[01.09.2015]

Moiré Archaeology: Hallucinating the Past

The moiré effect induces distortion in the viewer. Phantom movement agitates the ocular canvas. The neurovelocity can't keep pace. Overlay one pattern upon another and the residue bleeds together. The human brain scatters this residue into a kinetic animation. We see a hallucination of layers. Layers, as archaeologists and geologists are aware, indicate temporality -- sequence and chronology. Moiré's deviant effect, though, can do much to reorganize chronocentric archaeological interpretation. Archaeologists penetrate layers to discern patterns or phenomena embedded in time. As such, an appreciation for the distorting effect of juxtaposed angles and voyeuristic gazing is critical.

The Harris Matrix, an archaeological fixture, exemplifies the sanitized perception of 'looking at' as opposed to 'looking through'. The Harris Matrix presents an unproblematic array of time depth -- one episode occurring or co-occurring in conjunction with the next without any leaking perceptual reverb. This a fantastic schematic if one's goal is to clearly parse and delineate phases, hermetically sealing causes from effects. This brand of interpretation, though, has been shown lacking along a number of horizons, specifically those highlighted by the various post-human and speculative realist manifestos liberating causality from the oppression of intentionality.

Imagine, please, that the Harris Matrix, or some mutant variation thereof, incorporated the moiré effect. We would see the hallucinatory aspect of the past. Rather literally, the past is revealed as a trompe l'oeil. This is challenging of course, but if archaeological interpretation is undertaken from this starting point -- that every layer of stratigraphy penetrated optically deludes its neighbor -- it opens entirely new corridors of interpretation. If we can see the distorted guts of excavated layers, a plurality of immaterial capacities becomes visible along with aesthetic exteriority. No stratigraphy is an encased replication of an event, and no event has ever been static. Why attempt to abstract stasis from breathing causality?

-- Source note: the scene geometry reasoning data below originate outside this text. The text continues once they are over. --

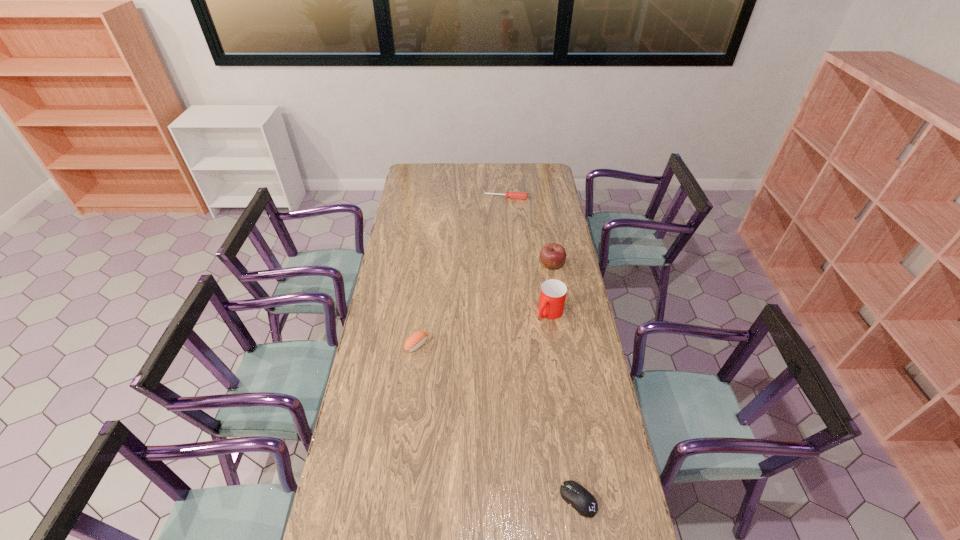
This screenshot has width=960, height=540. I want to click on object that is positioned at the left edge, so click(x=417, y=339).

Find the location of a particular element. computer equipment positioned at the right edge is located at coordinates (574, 494).

At what (x,y) coordinates should I click in order to perform the action: click on cup that is at the right edge. Please return your answer as a coordinate pair (x, y). The height and width of the screenshot is (540, 960). Looking at the image, I should click on (553, 293).

Where is `apple located in the right edge section of the desktop`? The height and width of the screenshot is (540, 960). apple located in the right edge section of the desktop is located at coordinates (552, 255).

You are a GUI agent. You are given a task and a screenshot of the screen. Output one action in this format:
    pyautogui.click(x=<x>, y=<y>)
    Task: Click on the object situated at the near right corner
    This screenshot has width=960, height=540.
    Given the screenshot: What is the action you would take?
    pyautogui.click(x=574, y=494)

Find the location of `vacant space at the far edge of the desktop`. vacant space at the far edge of the desktop is located at coordinates (435, 177).

You are a GUI agent. You are given a task and a screenshot of the screen. Output one action in this format:
    pyautogui.click(x=<x>, y=<y>)
    Task: Click on the free region at the left edge
    This screenshot has height=540, width=960.
    Given the screenshot: What is the action you would take?
    pos(358,460)

Locate an element on the screen. This screenshot has height=540, width=960. free space at the right edge of the desktop is located at coordinates (552, 185).

The width and height of the screenshot is (960, 540). In the image, there is a desktop. Find the location of `vacant space at the far left corner`. vacant space at the far left corner is located at coordinates (409, 172).

Locate an element on the screen. Image resolution: width=960 pixels, height=540 pixels. vacant space at the far right corner of the desktop is located at coordinates (543, 180).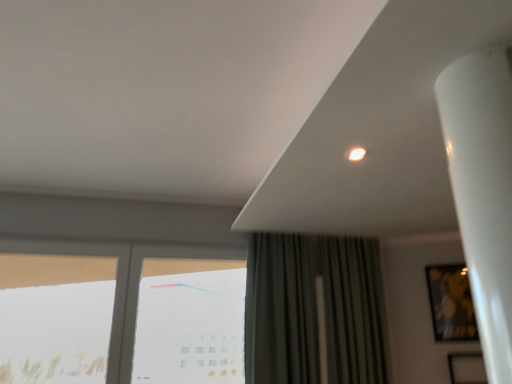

Moiré archaeology reads the material record as an illusion. We've always known this was the case, but much of 20th century archaeology attempted to erase this effect as though it were obfuscating some kind of clinical or clean reading of the past. The sentiment has been to drill through the durational scarring to get at the reality of past populations. But nothing has ever happened in the past -- occurrence belongs to the present, and sometimes that presence gets exhausted. The Past is hallucinated by the narrative causality of signaling objects. Compressing the layers of this hallucination into a two dimensional optical delusion allows the archaeologist to overcome the normalization of sequence as the primary arbiter of causality. All too often the tendency is to not trust this ocular prisming of layers because it is not amenable to the palatable digestion of meaning.